Por Eugenio Tironi Junio 11, 2010

Recuerdo hace varios meses, llegando medio somnoliento a dejar a los niños al colegio, haber escuchado en la radio a Marcelo Bielsa diciendo que una selección nacional tenía que expresar lo que era el país. Su pretensión, confesaba, era lograr con los muchachos de la selección lo mismo que Michelle Bachelet había conseguido de los chilenos: sacar lo mejor de sí. "Si logro que se exprese -recuerdo que decía- este Chile que miro y admiro todos los días, con esta capacidad para salir adelante de experiencias dolorosas, con este orden y esta disciplina ejemplares, y que ha alcanzado progresos materiales enormes, me sentiré plenamente satisfecho". Pero a Bielsa le faltó un detalle para ser exacto: que él venía a ejercer un rol opuesto al de Bachelet. Venía a ejercer la "función paterna".

*Objetivo del ejercicio*. Por favor, sigue escribiendo la columna sobre Bielsa y la selección chilena a partir de su última frase. Las entradas son material aparte, sin relación con la columna.

*Conjunto de entradas*.
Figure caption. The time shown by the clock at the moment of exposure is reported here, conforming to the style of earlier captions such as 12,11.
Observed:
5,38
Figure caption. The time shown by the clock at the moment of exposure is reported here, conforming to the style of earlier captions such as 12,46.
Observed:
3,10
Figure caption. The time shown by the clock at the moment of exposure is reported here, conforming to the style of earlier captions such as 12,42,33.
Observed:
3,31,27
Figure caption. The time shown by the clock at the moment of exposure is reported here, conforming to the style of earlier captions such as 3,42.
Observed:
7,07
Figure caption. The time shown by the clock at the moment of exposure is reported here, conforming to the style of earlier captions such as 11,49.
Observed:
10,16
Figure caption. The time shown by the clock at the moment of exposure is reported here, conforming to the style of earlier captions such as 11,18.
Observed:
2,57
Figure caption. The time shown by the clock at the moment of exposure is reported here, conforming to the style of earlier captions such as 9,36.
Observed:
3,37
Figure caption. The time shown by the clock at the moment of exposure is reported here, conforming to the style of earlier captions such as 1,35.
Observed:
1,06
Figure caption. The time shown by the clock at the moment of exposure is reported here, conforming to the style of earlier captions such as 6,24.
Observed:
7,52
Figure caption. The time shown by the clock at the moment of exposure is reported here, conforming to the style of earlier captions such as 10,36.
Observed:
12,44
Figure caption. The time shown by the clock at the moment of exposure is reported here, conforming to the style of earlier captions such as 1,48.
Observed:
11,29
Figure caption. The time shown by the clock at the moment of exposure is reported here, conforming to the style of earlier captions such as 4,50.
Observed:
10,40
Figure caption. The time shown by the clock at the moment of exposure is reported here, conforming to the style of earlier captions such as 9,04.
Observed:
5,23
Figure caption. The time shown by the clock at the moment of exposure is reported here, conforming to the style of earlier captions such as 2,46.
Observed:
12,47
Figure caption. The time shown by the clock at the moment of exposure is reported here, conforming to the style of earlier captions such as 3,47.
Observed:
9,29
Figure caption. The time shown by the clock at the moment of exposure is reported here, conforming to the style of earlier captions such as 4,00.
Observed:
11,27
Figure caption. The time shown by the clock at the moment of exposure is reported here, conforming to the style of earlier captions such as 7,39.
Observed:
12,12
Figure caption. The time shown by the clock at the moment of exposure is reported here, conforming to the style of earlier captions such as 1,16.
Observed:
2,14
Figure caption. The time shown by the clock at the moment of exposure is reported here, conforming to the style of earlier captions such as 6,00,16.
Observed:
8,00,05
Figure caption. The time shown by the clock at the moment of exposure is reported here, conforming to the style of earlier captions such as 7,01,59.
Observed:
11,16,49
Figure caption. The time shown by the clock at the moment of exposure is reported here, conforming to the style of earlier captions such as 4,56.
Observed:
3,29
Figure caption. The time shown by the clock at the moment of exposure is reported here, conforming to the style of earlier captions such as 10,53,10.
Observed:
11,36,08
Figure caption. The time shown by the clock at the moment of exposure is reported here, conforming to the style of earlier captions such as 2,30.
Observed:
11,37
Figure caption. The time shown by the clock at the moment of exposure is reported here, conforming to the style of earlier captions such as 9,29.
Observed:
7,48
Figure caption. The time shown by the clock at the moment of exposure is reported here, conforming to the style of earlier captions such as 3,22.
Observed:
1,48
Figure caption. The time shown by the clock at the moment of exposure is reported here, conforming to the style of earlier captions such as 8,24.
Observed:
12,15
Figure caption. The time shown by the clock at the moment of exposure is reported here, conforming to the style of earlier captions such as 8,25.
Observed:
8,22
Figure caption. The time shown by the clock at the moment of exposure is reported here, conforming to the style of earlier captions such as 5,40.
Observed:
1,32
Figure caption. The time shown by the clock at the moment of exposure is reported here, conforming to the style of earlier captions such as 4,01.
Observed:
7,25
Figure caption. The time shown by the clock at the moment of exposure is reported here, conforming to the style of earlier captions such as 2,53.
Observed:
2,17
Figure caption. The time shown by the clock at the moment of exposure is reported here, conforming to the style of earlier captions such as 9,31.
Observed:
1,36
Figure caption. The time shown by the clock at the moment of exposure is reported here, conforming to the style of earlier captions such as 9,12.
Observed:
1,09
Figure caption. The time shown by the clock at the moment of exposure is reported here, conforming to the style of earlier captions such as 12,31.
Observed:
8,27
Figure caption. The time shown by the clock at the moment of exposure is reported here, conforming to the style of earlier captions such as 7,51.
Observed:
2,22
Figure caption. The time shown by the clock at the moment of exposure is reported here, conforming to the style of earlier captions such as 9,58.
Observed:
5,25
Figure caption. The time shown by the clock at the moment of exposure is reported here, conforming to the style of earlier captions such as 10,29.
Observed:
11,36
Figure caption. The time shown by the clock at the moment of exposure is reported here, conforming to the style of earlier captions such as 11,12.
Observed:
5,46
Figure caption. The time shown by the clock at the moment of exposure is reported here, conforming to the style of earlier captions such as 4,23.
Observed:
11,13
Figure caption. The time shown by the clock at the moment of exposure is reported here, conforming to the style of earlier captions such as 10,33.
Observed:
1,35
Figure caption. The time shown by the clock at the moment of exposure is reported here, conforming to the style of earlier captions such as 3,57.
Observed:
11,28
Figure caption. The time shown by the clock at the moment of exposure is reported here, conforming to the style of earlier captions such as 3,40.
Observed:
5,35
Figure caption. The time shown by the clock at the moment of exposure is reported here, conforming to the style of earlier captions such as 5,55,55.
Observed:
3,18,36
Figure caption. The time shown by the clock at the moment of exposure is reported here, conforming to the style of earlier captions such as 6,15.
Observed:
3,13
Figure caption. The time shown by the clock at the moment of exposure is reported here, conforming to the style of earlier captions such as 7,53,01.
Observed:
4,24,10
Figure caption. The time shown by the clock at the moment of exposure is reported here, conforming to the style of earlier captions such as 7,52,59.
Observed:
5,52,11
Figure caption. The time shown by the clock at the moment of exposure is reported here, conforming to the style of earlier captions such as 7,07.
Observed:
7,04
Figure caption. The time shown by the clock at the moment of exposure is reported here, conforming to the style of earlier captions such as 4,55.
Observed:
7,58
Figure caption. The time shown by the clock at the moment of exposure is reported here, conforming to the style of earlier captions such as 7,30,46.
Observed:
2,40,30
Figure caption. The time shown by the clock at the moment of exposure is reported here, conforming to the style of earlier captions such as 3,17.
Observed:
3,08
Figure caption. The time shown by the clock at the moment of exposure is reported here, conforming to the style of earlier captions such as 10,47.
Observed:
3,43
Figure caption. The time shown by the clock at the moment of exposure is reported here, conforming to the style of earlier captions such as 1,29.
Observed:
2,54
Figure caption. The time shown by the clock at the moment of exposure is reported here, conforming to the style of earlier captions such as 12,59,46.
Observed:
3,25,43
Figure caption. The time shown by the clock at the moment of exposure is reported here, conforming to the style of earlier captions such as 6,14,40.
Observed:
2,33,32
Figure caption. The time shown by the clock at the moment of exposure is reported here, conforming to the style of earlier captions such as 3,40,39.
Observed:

*Respuesta final*.
En la teoría psicoanalítica, la madre provee al infante los estímulos afectivos, sin los cuales no podría sobrevivir. La función paterna, en cambio, lo escinde de la madre, quiebra con la ambigüedad que lo ata con ella, lo que le permite identificarse -por oposición- como sujeto, con un pensar coherente e integrado a la cultura. El padre introduce límites al deseo e instaura la ley; esto es, las normativas inconscientes que organizan racionalmente el psiquismo del sujeto. Esta función se ejerce a través del lenguaje.

"Dependo de la palabra", y ella "tiene que ver mucho con la jerarquía", decía Bielsa en una entrevista. Y agrega:  "Él técnico tiene que tener un aspecto único y no hacer sentir al futbolista como un igual". En otras palabras, debe actuar como padre, no como madre. Ésta aspira inevitablemente a fundirse con su hijo en una situación de ambigüedad y fluidez, porque esto le provee su propia sensación de completitud. El padre, en cambio, instaura la separación a través del orden, la estructura y la jerarquía, lo que se vehiculiza en el lenguaje. Así actuó Bielsa desde que pisó Pinto Durán.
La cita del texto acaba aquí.